Dr Geoff Frampton from SHTAC is attending the final meeting of the European Seventh Framework project “GRACE” – GMO Risk Assessment and Communication of Evidence in Germany. The project is investigating whether evidence synthesis approaches such as systematic reviews and systematic maps could assist the communication of evidence relating to the environmental impacts of genetically modified organisms.

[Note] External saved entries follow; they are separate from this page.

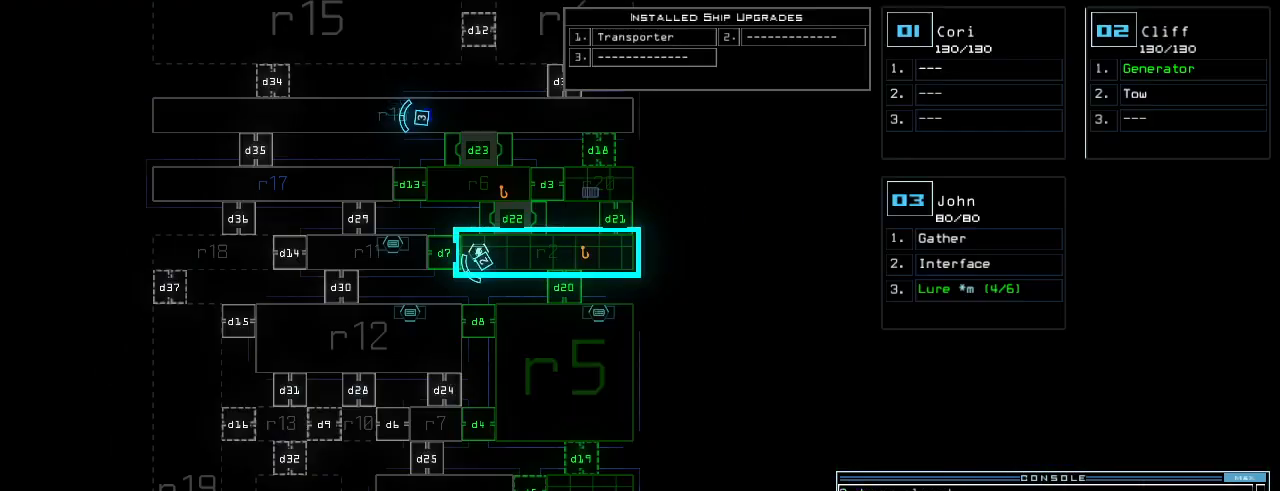
{"keys": ["up"], "events": [[120, "left", "down"], [140, "left", "up"], [180, "up", "down"]]}
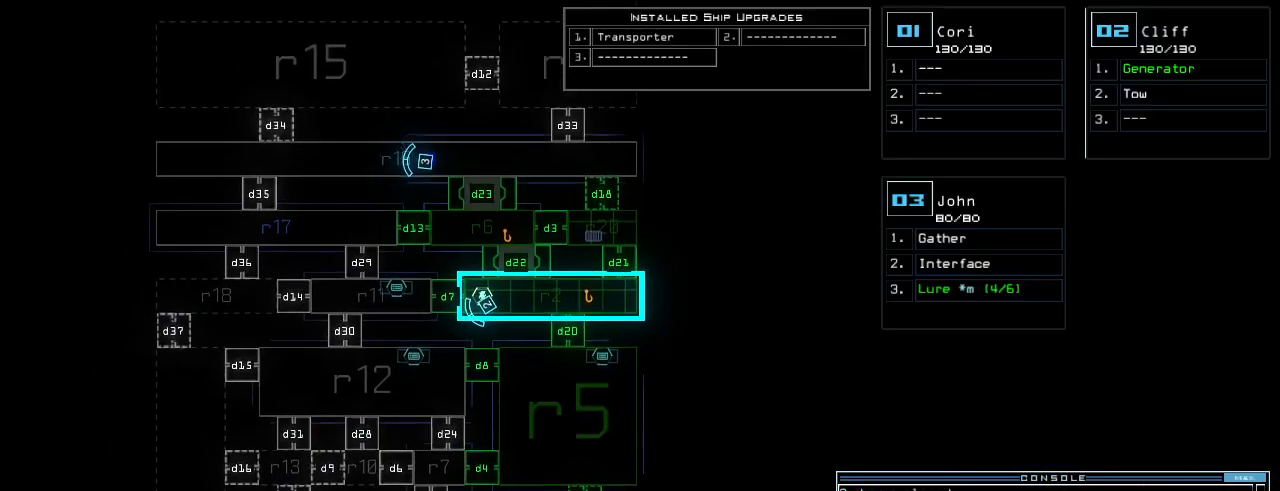
{"keys": [], "events": [[480, "up", "up"]]}
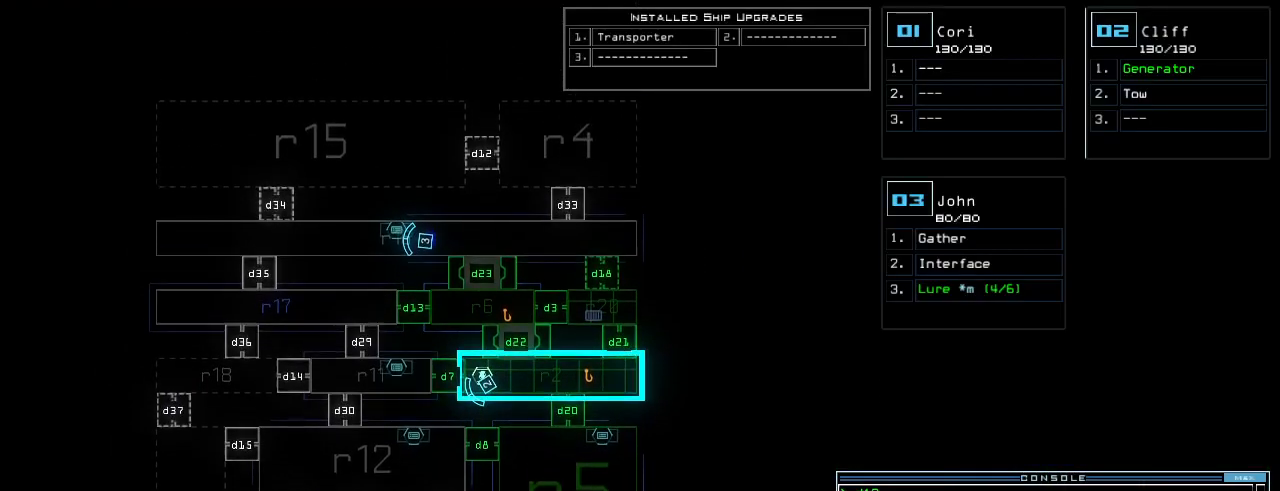
{"keys": ["4"], "events": [[140, "f", "down"], [200, "f", "up"], [200, "space", "down"], [300, "r", "down"], [340, "space", "up"], [380, "r", "up"], [500, "4", "down"]]}
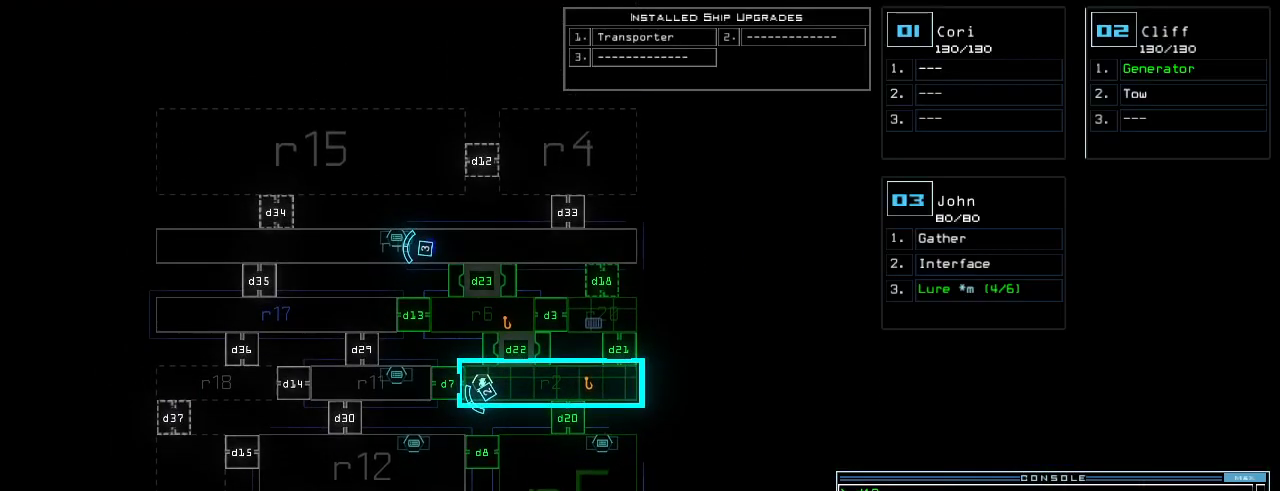
{"keys": [], "events": [[20, "return", "down"], [100, "4", "up"], [100, "return", "up"]]}
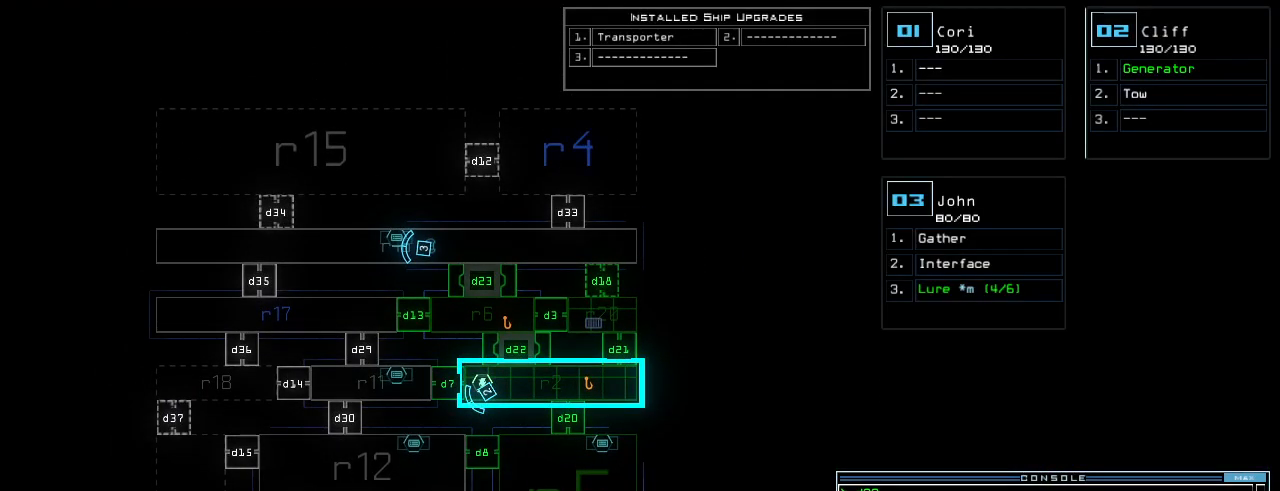
{"keys": [], "events": []}
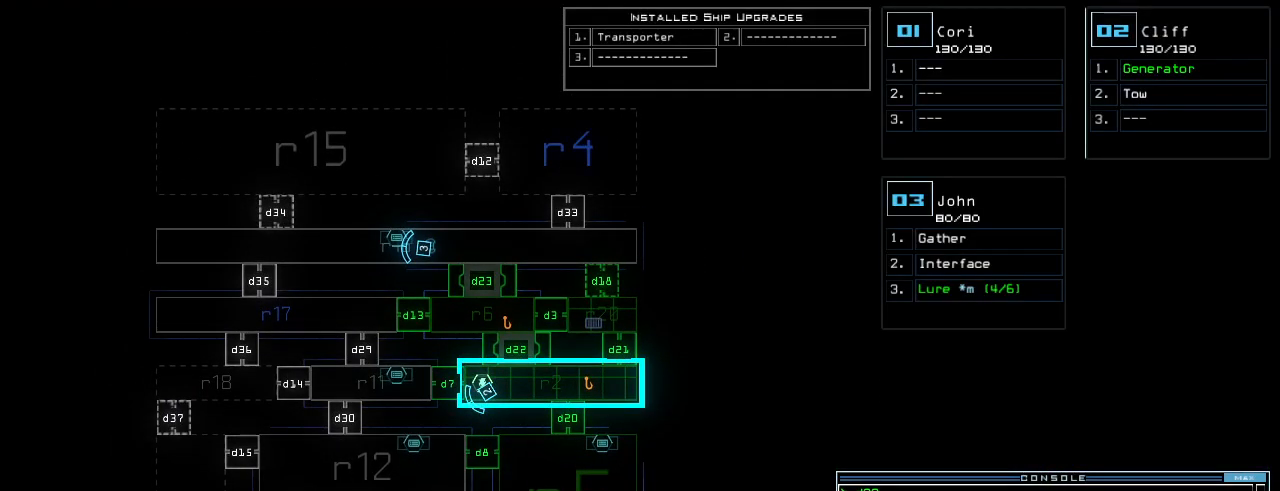
{"keys": ["left", "up"], "events": [[360, "3", "down"], [440, "3", "up"], [440, "left", "down"], [460, "up", "down"]]}
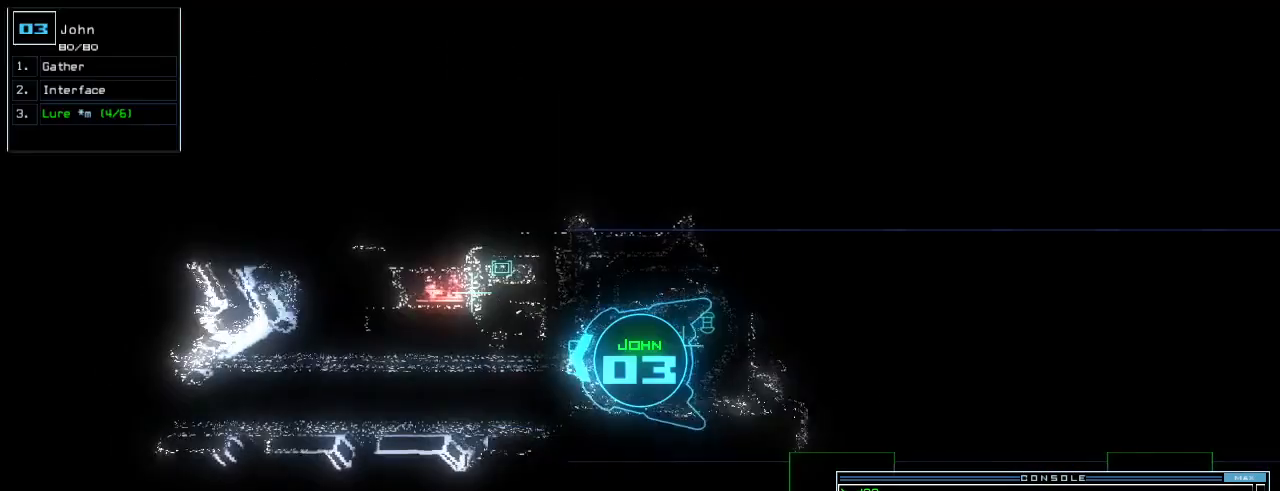
{"keys": ["up"], "events": [[200, "left", "up"], [280, "right", "down"], [460, "right", "up"]]}
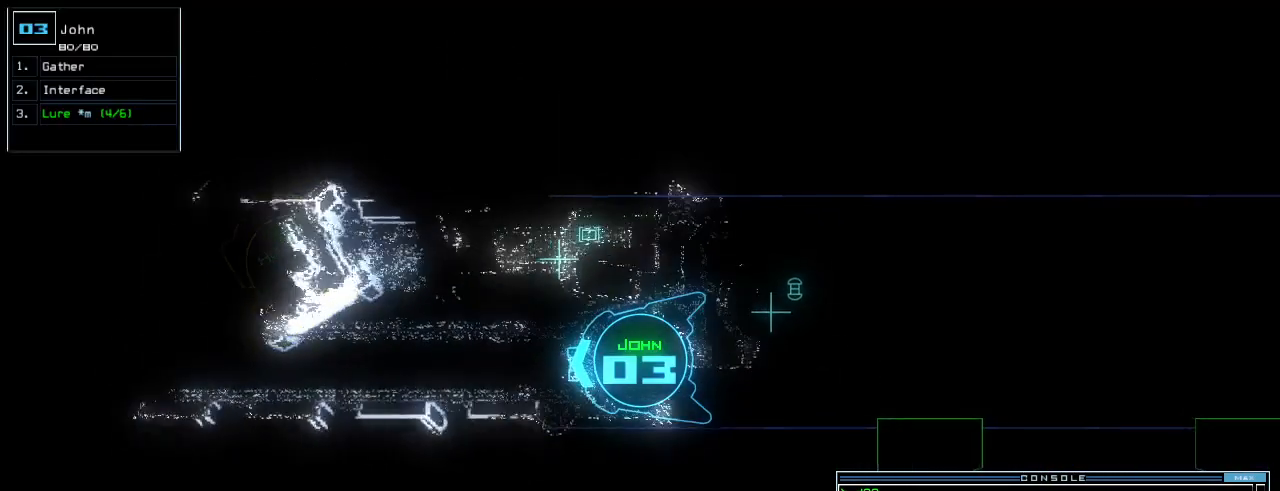
{"keys": ["w"], "events": [[260, "right", "down"], [340, "right", "up"], [360, "s", "down"], [420, "s", "up"], [460, "up", "up"], [500, "w", "down"]]}
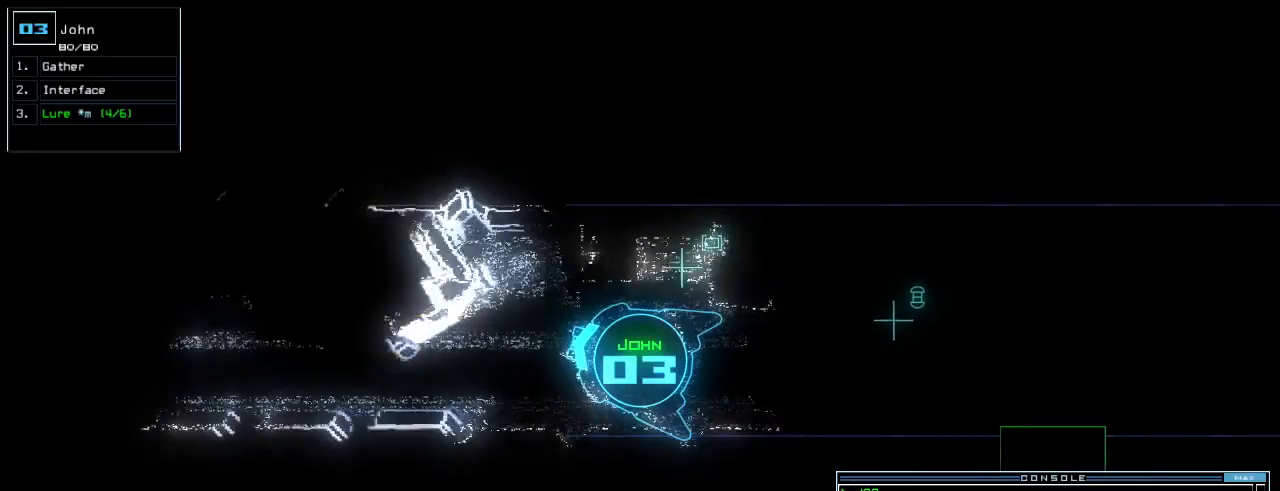
{"keys": [], "events": [[60, "a", "down"], [120, "return", "down"], [120, "w", "up"], [180, "a", "up"], [180, "return", "up"]]}
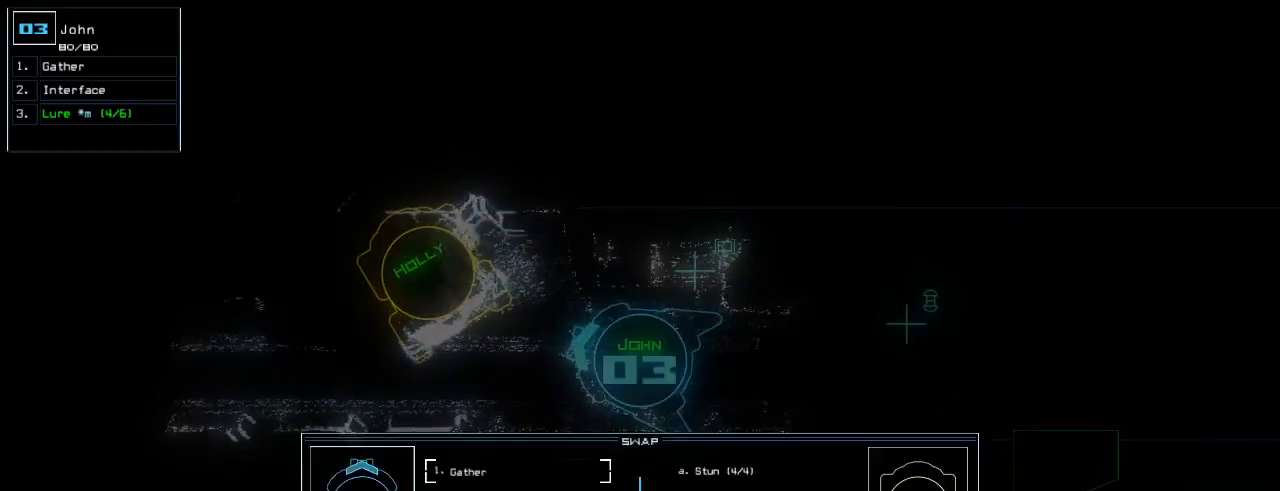
{"keys": ["down"], "events": [[160, "escape", "down"], [180, "down", "down"], [240, "escape", "up"], [320, "left", "down"], [380, "left", "up"]]}
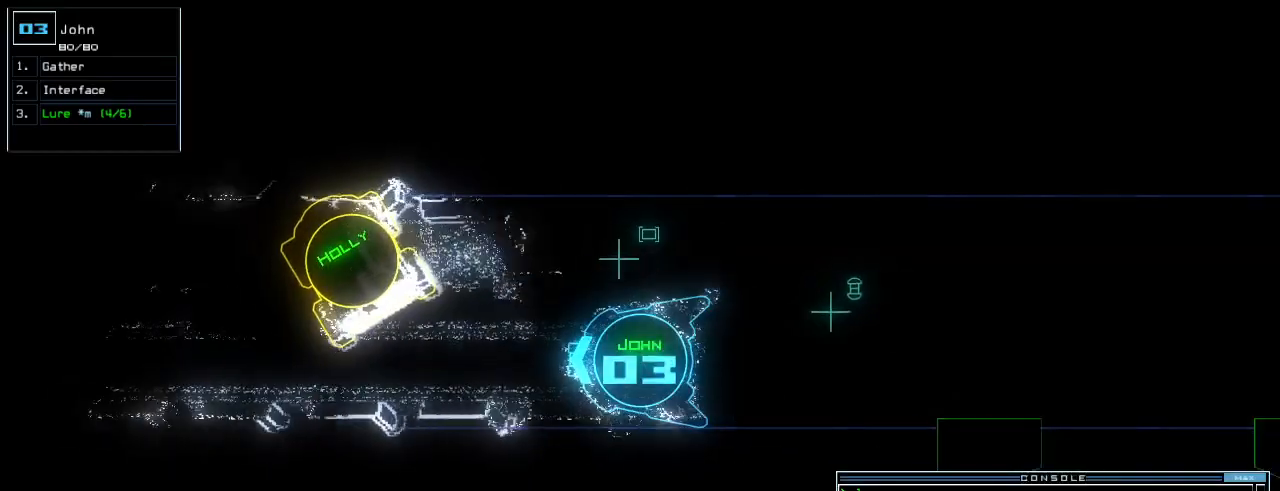
{"keys": ["down"], "events": [[180, "left", "down"], [240, "left", "up"], [400, "left", "down"], [460, "left", "up"]]}
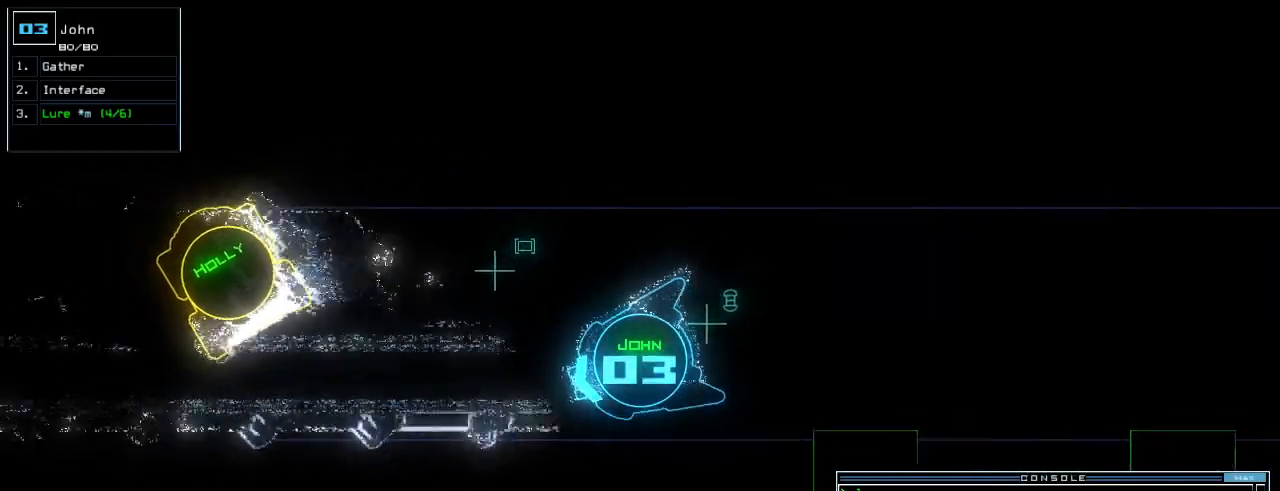
{"keys": ["down"], "events": [[220, "right", "down"], [300, "right", "up"]]}
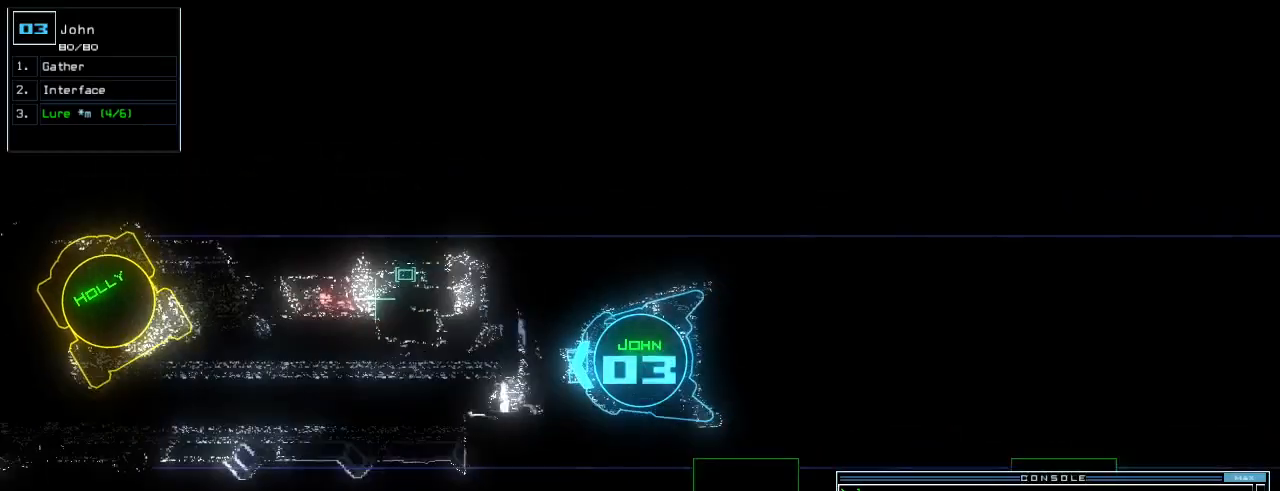
{"keys": ["down"], "events": [[80, "right", "down"], [140, "right", "up"]]}
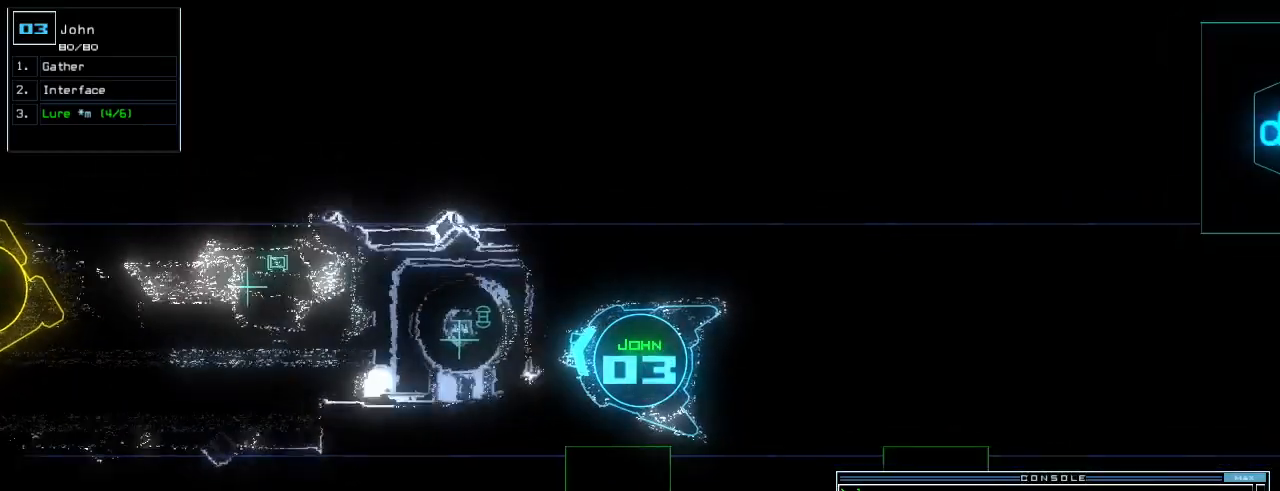
{"keys": ["down"], "events": [[60, "right", "down"], [100, "right", "up"], [180, "right", "down"], [300, "right", "up"], [380, "right", "down"], [480, "right", "up"]]}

Research on genetically modified organisms (GMO) is a contentious area due to the differing opinions and interests of the various stakeholders involved, which include the general public, farmers, risk assessment agencies, non-governmental organisations, and biotechnology companies. Systematic reviews and systematic maps are robust and transparent ways to identify, analyse and communicate evidence which might have potential to improve the communication of evidence and reduce the risk of bias in GMO research. The European Seventh Framework project GRACE (GMO Risk Assessment and Communication of Evidence) has been evaluating whether systematic reviews and systematic maps could improve the communication of evidence about the impacts of GMO (particularly genetically modified crops) on the environment, human health and socio-economic indicators.

Geoff will chair a session of talks on Good Practice in Evidence Synthesis at the project’s Final Conference on 9-10 November in Potsdam, Germany. Geoff is also the chair of the project’s Advisory Board and will participate in a panel discussion on Systematic Reviews and Evidence Maps in GMO Risk and Benefit Assessment at the Final Conference meeting.